Como único líder de massa no país, Lula seria a arma petista para a tentativa contra a regra histórica. Se não a fizer, não será porque esteja corroído como o PT: sua imagem está muito diminuída, mas isso não se confunde, a priori, com o seu potencial arregimentador, cujas reservas só podem ser mensuradas na prática.
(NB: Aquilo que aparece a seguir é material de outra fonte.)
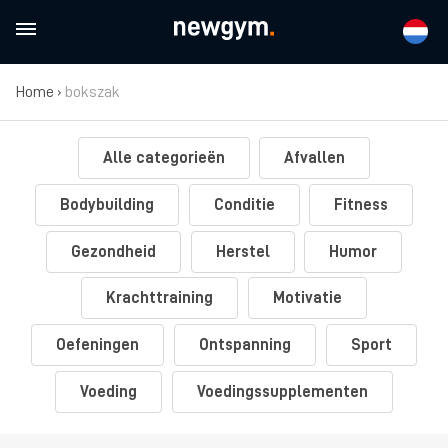
Home
›
bokszak
Alle categorieën
Afvallen
Bodybuilding
Conditie
Fitness
Gezondheid
Herstel
Humor
Krachttraining
Motivatie
Oefeningen
Ontspanning
Sport
Voeding
Voedingssupplementen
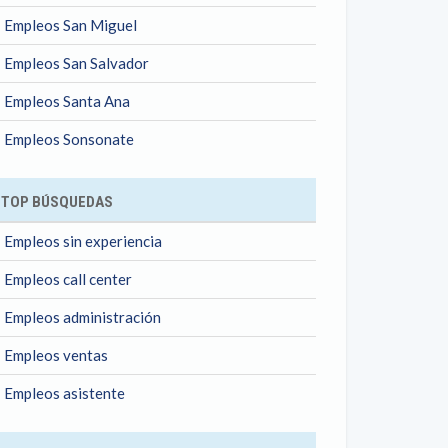
Empleos San Miguel
Empleos San Salvador
Empleos Santa Ana
Empleos Sonsonate
TOP BÚSQUEDAS
Empleos sin experiencia
Empleos call center
Empleos administración
Empleos ventas
Empleos asistente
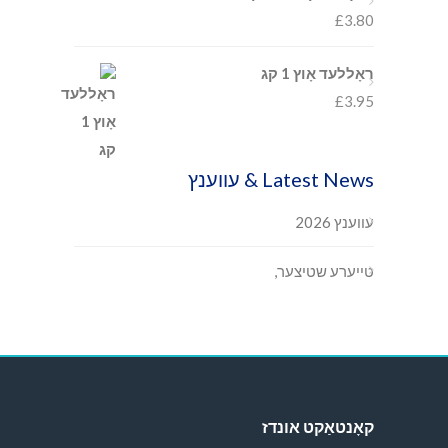
£
3.80
ראָללעד אָוץ 1 קג
£
3.95
Latest News & עווענץ
עווענץ 2026
טייערע שטיצער,
קאָנטאַקט אונדז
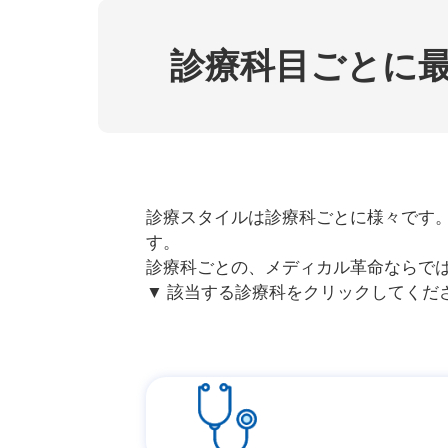
診療科目ごとに
診療スタイルは診療科ごとに様々です
す。
診療科ごとの、メディカル革命ならで
▼ 該当する診療科をクリックしてくだ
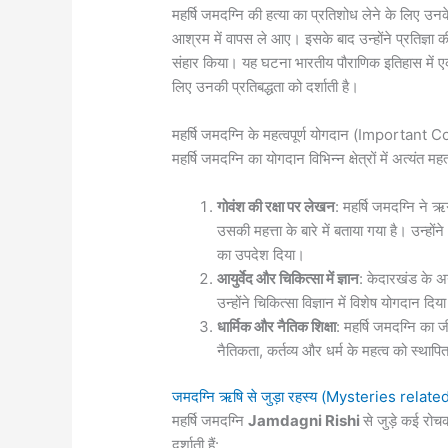
महर्षि जमदग्नि की हत्या का प्रतिशोध लेने के लिए उनक
आश्रम में वापस ले आए। इसके बाद उन्होंने प्रतिज्ञा की क
संहार किया। यह घटना भारतीय पौराणिक इतिहास में एक
लिए उनकी प्रतिबद्धता को दर्शाती है।
महर्षि जमदग्नि के महत्वपूर्ण योगदान (Importa
महर्षि जमदग्नि का योगदान विभिन्न क्षेत्रों में अत्यंत महत्व
गोवंश की रक्षा पर लेखन
: महर्षि जमदग्नि ने ऋ
उसकी महत्ता के बारे में बताया गया है। उन्हो
का उपदेश दिया।
आयुर्वेद और चिकित्सा में ज्ञान
: केदारखंड के अन
उन्होंने चिकित्सा विज्ञान में विशेष योगदान द
धार्मिक और नैतिक शिक्षा
: महर्षि जमदग्नि का
नैतिकता, कर्तव्य और धर्म के महत्व को स्थाप
जमदग्नि ऋषि से जुड़ा रहस्य (Mysteries rela
महर्षि जमदग्नि
Jamdagni Rishi
से जुड़े कई रोचक
दर्शाती हैं:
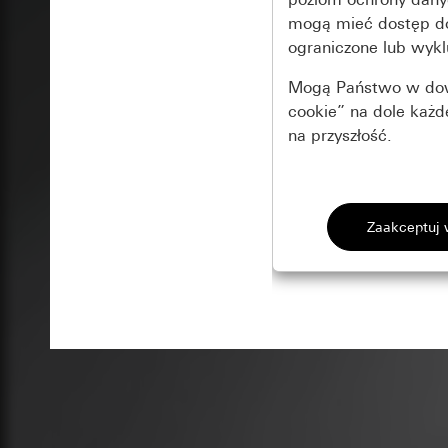
mogą mieć dostęp 
ograniczone lub wykl
Mogą Państwo w dowo
cookie” na dole każ
na przyszłość.
Podstawowe 
Wszystkie pliki coo
Gira Session
Poprawa dzia
Cele przetwarzania
Zastosowanie plików
Strona klientów 
internetowej oraz of
Strona klientów 
użytkowników
Matomo
Marketing
Kategorie danych 
Cele przetwarzania
Strona klientów 
Aby być w stanie r
Kategorie danych 
Strona klientów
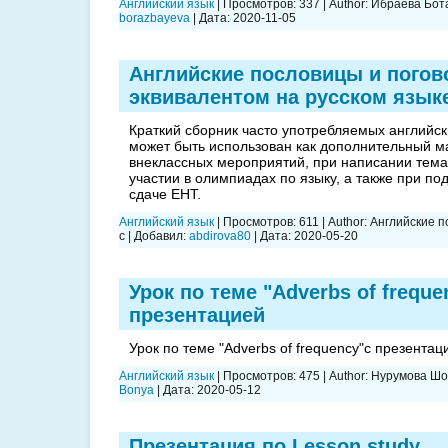
Английский язык
|
Просмотров:
337
|
Author:
Ибраева Бот
borazbayeva
|
Дата:
2020-11-05
Английские пословицы и погово
эквивалентом на русском язык
Краткий сборник часто употребляемых английск
может быть использован как дополнительный м
внеклассных мероприятий, при написании темат
участии в олимпиадах по языку, а также при под
сдаче ЕНТ.
Английский язык
|
Просмотров:
611
|
Author:
Английские п
с
|
Добавил:
abdirova80
|
Дата:
2020-05-20
Урок по теме "Adverbs of freque
презентацией
Урок по теме "Adverbs of frequency"c презентац
Английский язык
|
Просмотров:
475
|
Author:
Нурумова Шо
Bonya
|
Дата:
2020-05-12
Презентация по Lesson study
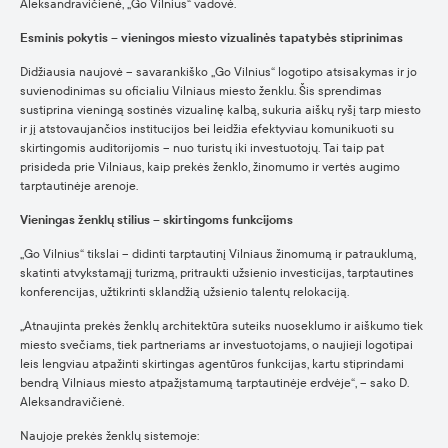
Aleksandravičienė, „Go Vilnius“ vadovė.
Esminis pokytis – vieningos miesto vizualinės tapatybės stiprinimas
Didžiausia naujovė – savarankiško „Go Vilnius“ logotipo atsisakymas ir jo
suvienodinimas su oficialiu Vilniaus miesto ženklu. Šis sprendimas
sustiprina vieningą sostinės vizualinę kalbą, sukuria aiškų ryšį tarp miesto
ir jį atstovaujančios institucijos bei leidžia efektyviau komunikuoti su
skirtingomis auditorijomis – nuo turistų iki investuotojų. Tai taip pat
prisideda prie Vilniaus, kaip prekės ženklo, žinomumo ir vertės augimo
tarptautinėje arenoje.
Vieningas ženklų stilius – skirtingoms funkcijoms
„Go Vilnius“ tikslai – didinti tarptautinį Vilniaus žinomumą ir patrauklumą,
skatinti atvykstamąjį turizmą, pritraukti užsienio investicijas, tarptautines
konferencijas, užtikrinti sklandžią užsienio talentų relokaciją.
„Atnaujinta prekės ženklų architektūra suteiks nuoseklumo ir aiškumo tiek
miesto svečiams, tiek partneriams ar investuotojams, o naujieji logotipai
leis lengviau atpažinti skirtingas agentūros funkcijas, kartu stiprindami
bendrą Vilniaus miesto atpažįstamumą tarptautinėje erdvėje“, – sako D.
Aleksandravičienė.
Naujoje prekės ženklų sistemoje:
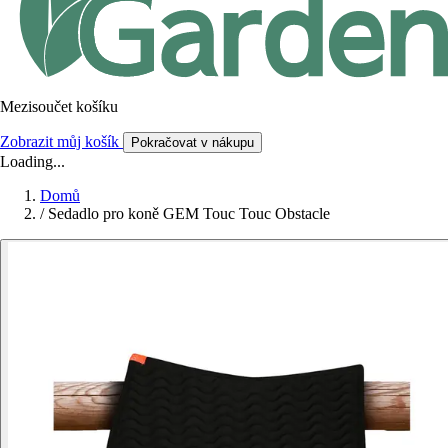
Mezisoučet košíku
Zobrazit můj košík
Pokračovat v nákupu
Loading...
Domů
/
Sedadlo pro koně GEM Touc Touc Obstacle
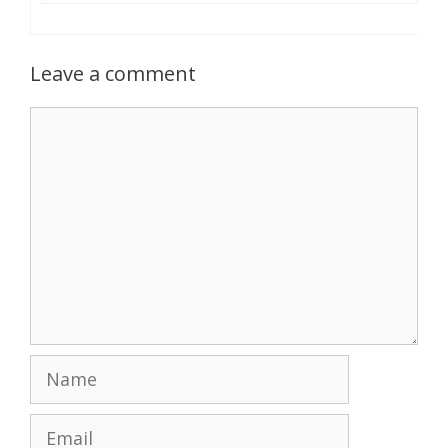
Leave a comment
Comment
Name
Email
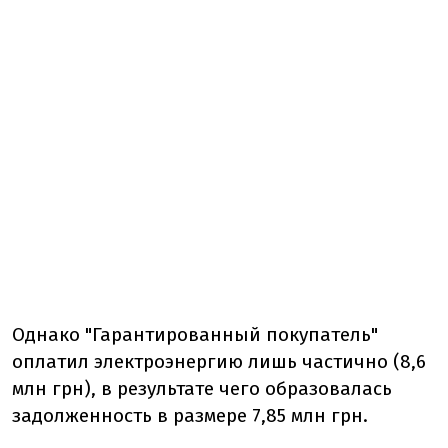
Однако "Гарантированный покупатель"
оплатил электроэнергию лишь частично (8,6
млн грн), в результате чего образовалась
задолженность в размере 7,85 млн грн.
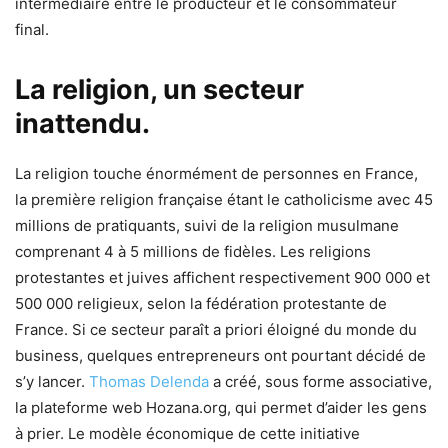
intermédiaire entre le producteur et le consommateur
final.
La religion, un secteur
inattendu.
La religion touche énormément de personnes en France,
la première religion française étant le catholicisme avec 45
millions de pratiquants, suivi de la religion musulmane
comprenant 4 à 5 millions de fidèles. Les religions
protestantes et juives affichent respectivement 900 000 et
500 000 religieux, selon la fédération protestante de
France. Si ce secteur paraît a priori éloigné du monde du
business, quelques entrepreneurs ont pourtant décidé de
s’y lancer.
Thomas Delenda
a créé, sous forme associative,
la plateforme web Hozana.org, qui permet d’aider les gens
à prier. Le modèle économique de cette initiative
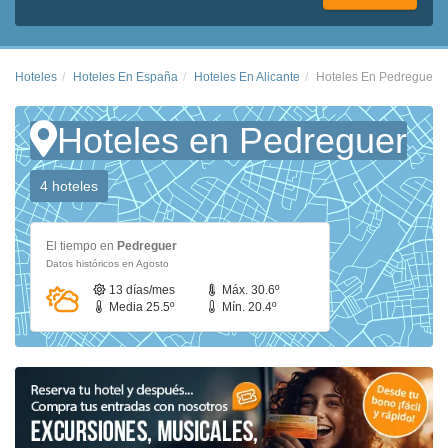
Hoteles
Hoteles En España
Hoteles En Alicante
Hoteles En Pedreguer
Hoteles en Pedreguer
4 hoteles
El tiempo en
Pedreguer
Datos históricos en Agosto
13 días/mes
Máx. 30.6º
Media 25.5º
Mín. 20.4º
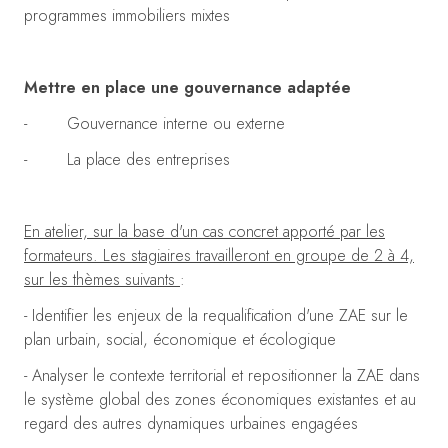
programmes immobiliers mixtes
Mettre en place une gouvernance adaptée
- Gouvernance interne ou externe
- La place des entreprises
En atelier, sur la base d'un cas concret apporté par les
formateurs. Les stagiaires travailleront en groupe de 2 à 4,
sur les thèmes suivants
:
- Identifier les enjeux de la requalification d'une ZAE sur le
plan urbain, social, économique et écologique
- Analyser le contexte territorial et repositionner la ZAE dans
le système global des zones économiques existantes et au
regard des autres dynamiques urbaines engagées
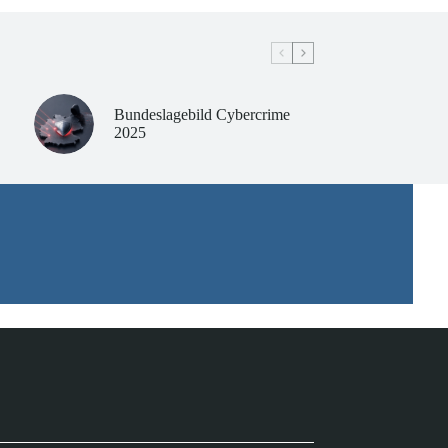
Bundeslagebild Cybercrime
2025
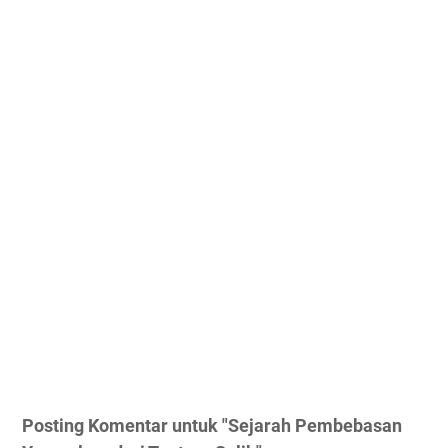
Posting Komentar untuk "Sejarah Pembebasan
Lula admite que a solução petista possa estar na entrega do partido aos novos. Mas onde estão esses novos com provável capacidade para trazer o PT de volta ao PT? Talvez nem mesmo entre os velhos petistas haja, para tentar tal tarefa, mais do que Vicentinho, ou, se tanto, um outro menos lembrado. O PT formou-se como caudatário de Lula. Mesmo quando as estratégias de José Dirceu abriram horizontes para o PT, foi em torno de Lula que isso se fez e pôde vencer. Nessa peculiaridade está a outra face da situação dramática do PT.

Lula não esquece que Dilma entregou o governo e o país ao “ajuste” que na campanha repudiou como “coisa de tucano”. Nem o fato de que “estamos há seis meses discutindo ajuste, e ajuste não é programa de governo, depois vem o quê?”. Lula cobra: “tem de mudar”, porque a situação está resumida no silêncio de Dilma a uma pergunta sua: “Companheira, você lembra qual foi a última notícia boa que demos ao país?”. Lula tem de memória até a data, 16 de março, em que fez a pergunta, para provar que desde a eleição o governo “não deu ao país uma só notícia boa”.

E então? “Mudar.” Mas o que é necessário para convencer Dilma? No seu desabafo, Lula sublinhou a surdez de Dilma, sua escolhida, até para ele. É explicável que esteja desalentado. Ou, como diz, “cansado”. Mas é certo que tem intenções, ou não abriria essa fase de franquezas inconvencionais para um político do seu nível.

Lula estava criticado pelo silêncio, Lula está criticado porque falou. Pode ser que daqui a pouco seja criticado por dar algum sentido prático, seja qual for, às suas mensagens, várias apenas implícitas. Como sugere a decisão de emiti-las.